┌──

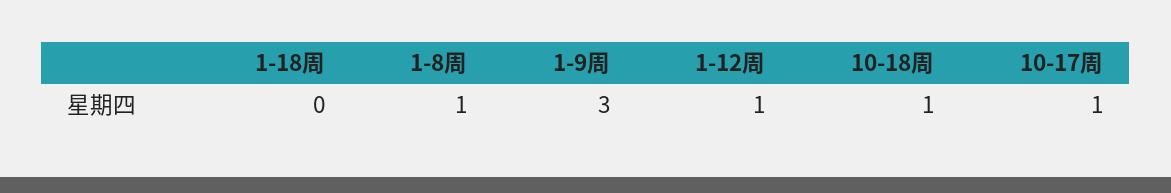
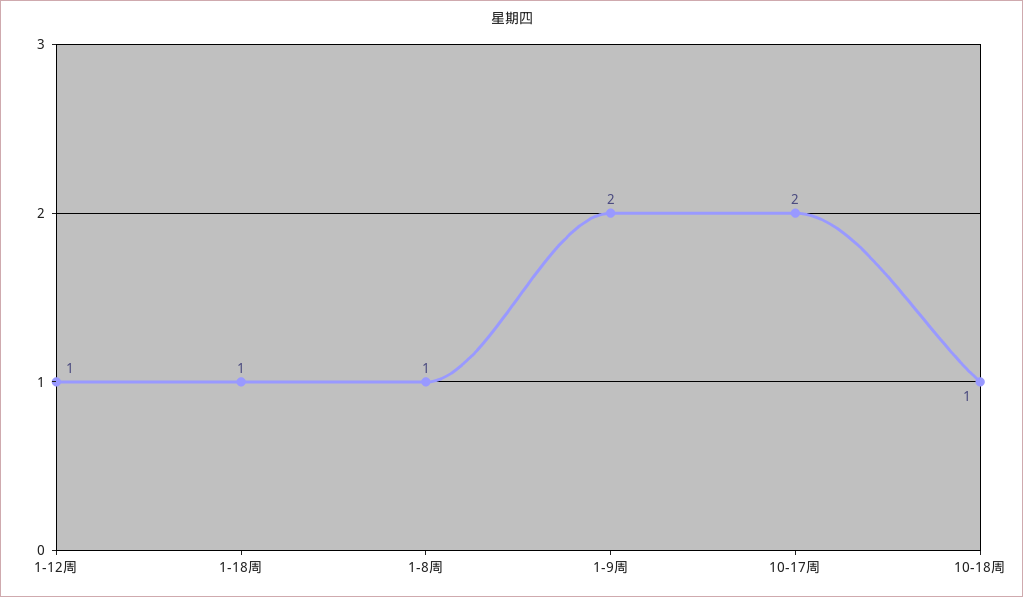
  {
-   "1-18周": 0,
+   "1-18周": 1,
    "1-8周": 1,
-   "1-9周": 3,
+   "1-9周": 2,
    "1-12周": 1,
    "10-18周": 1,
-   "10-17周": 1
+   "10-17周": 2
  }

└──

Only the words belong in your copy: restate the data above exactly and leave the images out.

» **FINISHED EXERCISE**
  {
-   "1-18周": 0,
+   "1-18周": 1,
    "1-8周": 1,
-   "1-9周": 3,
+   "1-9周": 2,
    "1-12周": 1,
    "10-18周": 1,
-   "10-17周": 1
+   "10-17周": 2
  }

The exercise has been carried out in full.